A Little Stressed Out

Lately I've been having a little trouble staying awake. That is when I'm not having trouble getting to sleep. I've also been having a little trouble expressing myself (hence my penchant for Twittering over emails and blogs these days). The other night, while having dinner with a friend, I had so much trouble stringing a cognitive sentence together I wanted to jab my fork into my head in frustration. She thought it was funny. I guess, when one is used to being zinged with my heat-seeking, cut-through-the-bullshit conversational style, it would be a little funny to watch me stammer through the most innocuous conversation. To me, however, inability to communicate properly is far more upsetting than it would be if I say, had pneumonia. Believe me, I've had pneumonia... I prefer it to being unable to get my fucking self across.
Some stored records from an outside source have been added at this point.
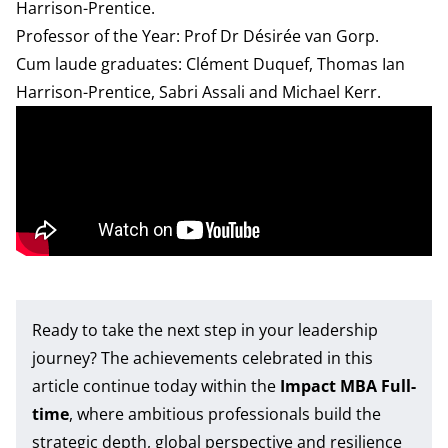
Harrison-Prentice.
Professor of the Year: Prof Dr Désirée van Gorp.
Cum laude graduates: Clément Duquef, Thomas Ian
Harrison-Prentice, Sabri Assali and Michael Kerr.
Ready to take the next step in your leadership
journey? The achievements celebrated in this
article continue today within the
Impact MBA Full-
time
, where ambitious professionals build the
strategic depth, global perspective and resilience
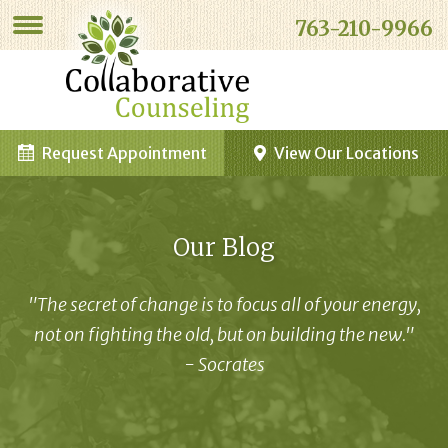
763-210-9966
Request Appointment
View Our Locations
Our Blog
"The secret of change is to focus all of your energy,
not on fighting the old, but on building the new."
- Socrates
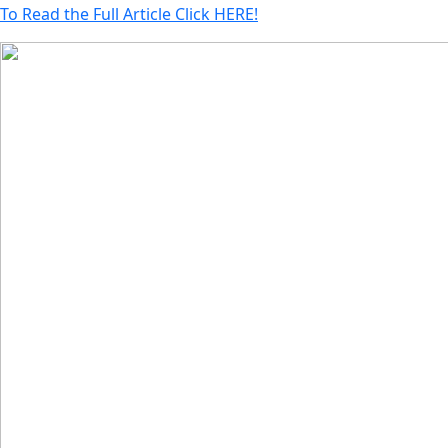
To Read the Full Article Click HERE!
I got the idea that maybe I was suffering symptoms of an illness. Being fat, I immediately checked the symptoms of diabetes. Oddly enough, I don't suffer any of them, with the exception of extreme irritability and let's face it... I've got good reason to be a bit cranky of late. So I looked further. I thought, "I wonder what the symptoms of stress are." And there it was, in black and white, staring me in the face... virtually everything that is wrong with me these days.


Memory problems
Indecisiveness
Inability to concentrate
Trouble thinking clearly
Poor judgment
Seeing only the negative
Anxious or racing thoughts
Constant worrying
Loss of objectivity
Fearful anticipation
Moodiness
Agitation
Restlessness
Short temper
Irritability, impatience
Inability to relax
Feeling tense and “on edge”
Feeling overwhelmed
Sense of loneliness and isolation
Depression or general unhappiness
Headaches or backaches
Muscle tension and stiffness
Diarrhea or constipation
Nausea, dizziness
Insomnia
Chest pain, rapid heartbeat
Weight gain or loss
Skin breakouts (hives, eczema)
Loss of sex drive
Frequent colds
Eating more or less
Sleeping too much or too little
Isolating yourself from others
Procrastination, neglecting responsibilities
Using alcohol, cigarettes, or drugs to relax
Nervous habits (e.g. nail biting, pacing)
Teeth grinding or jaw clenching
Overdoing activities (e.g. exercising, shopping)
Overreacting to unexpected problems
Picking fights with others

I can tell you right now, that I can still see some positive. Some. Not much. And I don't think I've had a cold recently. That's about it. Everything else... EVERYTHING ELSE applies. Too bad the only cure is not being me.

We all deal with shit, we all deal with stress to some degree. I don't think I'm special or unique because I am in this place. I just don't have a way to undo it. That's frustrating. In fact, it's stressful.

I hope you're doing far better, feeling much happier, laughing and living and enjoying life. I'll get back there eventually. But please excuse me if, for now, I don't have a whole lot of sunshine to spread.